Bring me some cheese for this whine.
Monday, 06.14.10 - 7:53 pm.

Damn, I haven't written in five days. I've been meaning to but never think that what I have to say is too relevant. Let me do a recap, starting with the fact that soon it's going to be Father's Day and I'm sore that this will be Joseph's first. I care about that, but not that much.

Since the weekend I've been in a bit of pain, like I'm going to get a cold but never do entirely. I'm tired and my nose hurts but that's about it. Maybe associated or not but I've also had long, tiring dreams.

Oh, you know something that caught my attention? Two days after seeing Prince of Persia with CR and Lighthouse, last tuesday, Lighthouse texted me: did you like Hedgehog in the Fog?
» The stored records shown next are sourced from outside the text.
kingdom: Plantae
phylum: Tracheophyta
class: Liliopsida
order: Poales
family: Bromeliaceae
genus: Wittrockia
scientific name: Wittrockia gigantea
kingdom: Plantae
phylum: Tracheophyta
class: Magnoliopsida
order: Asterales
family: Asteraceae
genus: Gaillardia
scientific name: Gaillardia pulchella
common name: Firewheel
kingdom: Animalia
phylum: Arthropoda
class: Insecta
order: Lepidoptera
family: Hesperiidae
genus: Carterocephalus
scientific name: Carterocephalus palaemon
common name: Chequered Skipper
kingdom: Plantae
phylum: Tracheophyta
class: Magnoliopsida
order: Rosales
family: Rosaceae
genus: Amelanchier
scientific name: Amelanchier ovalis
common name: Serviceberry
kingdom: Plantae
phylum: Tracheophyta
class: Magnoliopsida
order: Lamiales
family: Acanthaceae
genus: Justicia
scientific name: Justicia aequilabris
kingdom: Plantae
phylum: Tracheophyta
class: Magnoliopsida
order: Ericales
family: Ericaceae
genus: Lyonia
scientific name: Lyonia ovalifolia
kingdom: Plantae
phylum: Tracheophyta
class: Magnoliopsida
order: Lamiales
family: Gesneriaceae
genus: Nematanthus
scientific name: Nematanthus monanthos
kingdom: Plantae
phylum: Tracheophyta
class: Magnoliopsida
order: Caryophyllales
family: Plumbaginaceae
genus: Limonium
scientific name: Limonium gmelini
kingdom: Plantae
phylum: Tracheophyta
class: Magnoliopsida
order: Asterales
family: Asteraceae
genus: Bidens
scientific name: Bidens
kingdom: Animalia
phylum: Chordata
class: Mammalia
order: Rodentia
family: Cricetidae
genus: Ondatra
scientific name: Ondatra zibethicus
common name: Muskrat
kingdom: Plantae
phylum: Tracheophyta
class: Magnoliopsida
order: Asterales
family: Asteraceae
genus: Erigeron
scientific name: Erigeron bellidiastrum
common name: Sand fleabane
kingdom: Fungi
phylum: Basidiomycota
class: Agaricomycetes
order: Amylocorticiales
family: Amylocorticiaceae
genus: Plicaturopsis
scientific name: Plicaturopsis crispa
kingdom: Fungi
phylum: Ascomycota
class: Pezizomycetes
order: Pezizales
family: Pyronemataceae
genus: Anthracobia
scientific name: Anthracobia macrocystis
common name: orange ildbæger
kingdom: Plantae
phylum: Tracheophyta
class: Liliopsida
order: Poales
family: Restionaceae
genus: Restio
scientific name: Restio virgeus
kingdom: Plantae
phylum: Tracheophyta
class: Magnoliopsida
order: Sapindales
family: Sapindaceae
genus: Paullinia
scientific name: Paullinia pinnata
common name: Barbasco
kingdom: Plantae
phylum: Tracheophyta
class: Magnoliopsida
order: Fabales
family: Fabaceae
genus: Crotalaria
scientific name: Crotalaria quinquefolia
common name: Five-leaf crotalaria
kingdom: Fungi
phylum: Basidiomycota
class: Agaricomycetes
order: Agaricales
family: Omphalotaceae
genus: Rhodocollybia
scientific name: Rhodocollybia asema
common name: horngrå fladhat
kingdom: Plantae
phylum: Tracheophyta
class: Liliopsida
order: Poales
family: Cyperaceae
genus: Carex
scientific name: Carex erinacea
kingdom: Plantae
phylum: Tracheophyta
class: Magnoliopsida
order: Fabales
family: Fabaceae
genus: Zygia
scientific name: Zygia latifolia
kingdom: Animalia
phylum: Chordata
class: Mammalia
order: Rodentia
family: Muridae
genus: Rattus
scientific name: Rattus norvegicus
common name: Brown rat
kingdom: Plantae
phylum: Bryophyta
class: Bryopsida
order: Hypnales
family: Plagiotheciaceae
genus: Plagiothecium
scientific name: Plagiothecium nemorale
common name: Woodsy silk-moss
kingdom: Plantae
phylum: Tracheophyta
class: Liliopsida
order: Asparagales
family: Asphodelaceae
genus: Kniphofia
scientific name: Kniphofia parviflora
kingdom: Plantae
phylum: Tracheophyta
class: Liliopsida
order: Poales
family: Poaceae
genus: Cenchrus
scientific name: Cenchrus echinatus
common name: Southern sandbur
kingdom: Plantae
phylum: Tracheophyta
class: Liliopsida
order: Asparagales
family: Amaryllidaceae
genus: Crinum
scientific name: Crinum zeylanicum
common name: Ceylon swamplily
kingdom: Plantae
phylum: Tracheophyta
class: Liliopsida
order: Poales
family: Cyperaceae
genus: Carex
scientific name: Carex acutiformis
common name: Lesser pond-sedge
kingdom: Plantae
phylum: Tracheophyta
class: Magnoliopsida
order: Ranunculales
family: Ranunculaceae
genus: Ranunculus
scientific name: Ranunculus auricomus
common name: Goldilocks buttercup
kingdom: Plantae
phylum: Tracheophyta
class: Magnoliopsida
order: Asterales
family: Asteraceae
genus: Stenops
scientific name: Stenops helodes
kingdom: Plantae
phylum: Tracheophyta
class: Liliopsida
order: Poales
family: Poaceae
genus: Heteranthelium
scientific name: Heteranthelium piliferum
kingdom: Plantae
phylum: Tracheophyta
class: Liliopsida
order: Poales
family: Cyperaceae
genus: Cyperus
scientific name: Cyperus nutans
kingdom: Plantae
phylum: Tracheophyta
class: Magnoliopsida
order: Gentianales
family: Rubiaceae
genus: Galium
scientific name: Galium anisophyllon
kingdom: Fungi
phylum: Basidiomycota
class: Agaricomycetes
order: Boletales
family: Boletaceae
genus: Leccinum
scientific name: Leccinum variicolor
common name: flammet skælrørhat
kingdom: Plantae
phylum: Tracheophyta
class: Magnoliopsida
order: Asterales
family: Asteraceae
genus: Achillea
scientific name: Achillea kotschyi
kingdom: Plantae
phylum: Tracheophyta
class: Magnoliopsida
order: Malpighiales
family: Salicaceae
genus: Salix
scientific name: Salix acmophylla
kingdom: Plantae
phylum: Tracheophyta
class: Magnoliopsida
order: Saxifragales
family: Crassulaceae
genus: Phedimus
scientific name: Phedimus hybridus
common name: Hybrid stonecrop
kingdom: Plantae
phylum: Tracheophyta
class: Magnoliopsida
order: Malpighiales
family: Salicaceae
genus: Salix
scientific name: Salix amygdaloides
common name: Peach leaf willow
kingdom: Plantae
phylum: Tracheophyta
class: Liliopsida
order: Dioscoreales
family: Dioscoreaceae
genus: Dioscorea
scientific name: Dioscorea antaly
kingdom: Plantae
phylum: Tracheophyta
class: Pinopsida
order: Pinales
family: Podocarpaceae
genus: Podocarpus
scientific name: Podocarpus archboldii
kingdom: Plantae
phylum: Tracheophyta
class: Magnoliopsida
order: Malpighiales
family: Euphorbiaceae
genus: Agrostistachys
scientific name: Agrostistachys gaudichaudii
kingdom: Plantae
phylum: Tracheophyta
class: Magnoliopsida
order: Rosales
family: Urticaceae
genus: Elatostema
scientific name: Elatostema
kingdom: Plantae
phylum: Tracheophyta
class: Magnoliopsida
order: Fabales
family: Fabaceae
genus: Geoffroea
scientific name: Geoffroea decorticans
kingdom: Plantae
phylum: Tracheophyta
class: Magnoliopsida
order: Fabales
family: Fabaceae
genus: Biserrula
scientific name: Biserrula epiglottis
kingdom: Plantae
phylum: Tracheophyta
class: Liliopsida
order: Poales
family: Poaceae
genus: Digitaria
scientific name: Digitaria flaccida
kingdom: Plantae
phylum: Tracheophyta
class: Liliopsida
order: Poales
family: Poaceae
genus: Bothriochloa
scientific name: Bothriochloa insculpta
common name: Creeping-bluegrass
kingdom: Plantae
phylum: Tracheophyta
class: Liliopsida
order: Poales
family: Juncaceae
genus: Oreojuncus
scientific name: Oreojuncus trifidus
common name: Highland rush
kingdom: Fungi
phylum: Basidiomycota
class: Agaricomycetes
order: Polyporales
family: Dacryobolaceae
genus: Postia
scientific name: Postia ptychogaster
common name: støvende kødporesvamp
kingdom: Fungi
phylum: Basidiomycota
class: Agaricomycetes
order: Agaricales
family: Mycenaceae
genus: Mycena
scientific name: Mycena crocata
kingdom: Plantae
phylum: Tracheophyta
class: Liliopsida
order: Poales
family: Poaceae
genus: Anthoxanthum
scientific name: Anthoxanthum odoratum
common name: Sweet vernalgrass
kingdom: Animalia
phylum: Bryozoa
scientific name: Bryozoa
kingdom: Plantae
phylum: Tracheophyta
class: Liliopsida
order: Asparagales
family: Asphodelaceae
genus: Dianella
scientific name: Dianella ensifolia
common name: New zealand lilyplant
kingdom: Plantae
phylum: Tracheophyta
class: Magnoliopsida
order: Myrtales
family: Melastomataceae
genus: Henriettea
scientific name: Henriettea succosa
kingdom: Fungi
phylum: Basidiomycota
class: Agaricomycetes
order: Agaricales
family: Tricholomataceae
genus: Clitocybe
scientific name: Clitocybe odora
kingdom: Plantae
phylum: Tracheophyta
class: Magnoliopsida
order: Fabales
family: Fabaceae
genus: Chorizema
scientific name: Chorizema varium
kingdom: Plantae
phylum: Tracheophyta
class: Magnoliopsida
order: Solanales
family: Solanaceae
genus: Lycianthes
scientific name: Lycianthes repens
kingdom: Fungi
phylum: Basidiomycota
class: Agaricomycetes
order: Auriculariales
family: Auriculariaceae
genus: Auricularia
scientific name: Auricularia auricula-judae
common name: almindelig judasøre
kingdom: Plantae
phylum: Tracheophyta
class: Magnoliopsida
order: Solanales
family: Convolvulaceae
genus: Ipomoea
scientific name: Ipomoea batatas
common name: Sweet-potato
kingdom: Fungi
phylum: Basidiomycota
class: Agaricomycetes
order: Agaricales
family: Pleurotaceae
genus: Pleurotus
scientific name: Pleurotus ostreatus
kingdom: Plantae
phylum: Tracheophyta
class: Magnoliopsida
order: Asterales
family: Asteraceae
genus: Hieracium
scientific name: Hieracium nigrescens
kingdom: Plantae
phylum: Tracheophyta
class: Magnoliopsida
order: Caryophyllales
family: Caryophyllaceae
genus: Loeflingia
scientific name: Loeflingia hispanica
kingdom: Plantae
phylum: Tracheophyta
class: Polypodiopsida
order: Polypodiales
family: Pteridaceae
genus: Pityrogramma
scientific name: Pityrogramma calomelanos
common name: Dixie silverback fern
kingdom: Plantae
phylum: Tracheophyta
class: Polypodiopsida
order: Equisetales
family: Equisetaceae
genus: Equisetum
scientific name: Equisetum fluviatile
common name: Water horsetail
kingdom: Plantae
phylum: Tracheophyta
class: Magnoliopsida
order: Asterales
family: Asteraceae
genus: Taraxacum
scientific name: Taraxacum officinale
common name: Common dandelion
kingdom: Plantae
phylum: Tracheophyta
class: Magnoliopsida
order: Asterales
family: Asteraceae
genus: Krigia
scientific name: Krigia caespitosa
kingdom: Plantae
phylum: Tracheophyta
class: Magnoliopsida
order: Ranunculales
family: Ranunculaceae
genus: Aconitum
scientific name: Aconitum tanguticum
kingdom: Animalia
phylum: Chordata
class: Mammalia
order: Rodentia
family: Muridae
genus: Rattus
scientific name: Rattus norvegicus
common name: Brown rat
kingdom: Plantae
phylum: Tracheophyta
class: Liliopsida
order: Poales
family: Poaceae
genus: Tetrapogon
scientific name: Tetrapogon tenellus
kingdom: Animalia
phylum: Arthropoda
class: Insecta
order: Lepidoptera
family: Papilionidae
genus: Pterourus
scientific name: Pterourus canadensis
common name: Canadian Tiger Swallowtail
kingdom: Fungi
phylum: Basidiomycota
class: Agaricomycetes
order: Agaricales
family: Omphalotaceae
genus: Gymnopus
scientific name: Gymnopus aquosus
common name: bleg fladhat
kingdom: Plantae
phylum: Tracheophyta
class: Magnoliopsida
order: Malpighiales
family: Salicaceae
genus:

That's a short animated film he'd reccomended. It made me smile, OMG he texted me in the middle of the afternoon to ask me that. But don't take me for a fool. I enjoyed the moment and the feeling; I replied saying yes, I loved it, and went on with my life. I haven't heard from him or seen him since. This weekend I didn't call CR.

Three of my four patients keep moving our days, something always comes up and can't make it on the day we're supposed to have our session. There's only one that has been incredibly committed and we're doing well, although she's in danger, objectively. Anyway, on the other hand, due to a misunderstanding, I didn't show up to meet up with JC's mom (JC's cousin is my patient) on saturday morning; she assumed I understood and she didn't call to confirm...I thought that since she didn't call, she was telling me she wouldn't make it. I'm worried about that case, but it has nothing to do with JC.

Perhaps the only real good news lately is that I submitted my application to adopt a dog. The organization contacted me and they're going to schedule a visit to check out my house. I'm a bit nervous about getting a dog again after Frog, I'm worried about how my cat will take it, so I can't say I'm excited. But I want to adopt so bad. I trust everything will be ok.

I hate my job and I keep it only because of the money. But it's a load of crap and I want to quit. I fear having no regular income (and my patients leaving, thus losing my irregular income, too) but honestly, I just want to storm out. It's so fucking unfulfilling and annoying. I overheard something about the contract for the new project coming in this friday. I think I'd go full time in august. If so, august is my last month in that place.

As for Sam, he occassionaly makes my heart skip a beat but I have concluded that he's a mix between Art and JC, when it comes to his romantic intentions with me, so I'm bound to be highly dissapointed.

I am dissapointed already, but I'm making the effort to know all this is virtual. The whole romantic interaction comes down to mostly tweets and Direct Messages, and it's day in and day out. I may be a crush but he has several crushes; perhaps I stand out because he's seen me in person. Nothing guarantees me that I'm the only one he talks sweetly to. I mean, you can say anything through a computer. And he shows no sign of wanting to meet up in real life, not even wanting to have a conversation beyond 140 characters, so there.

I need something real to look forward to.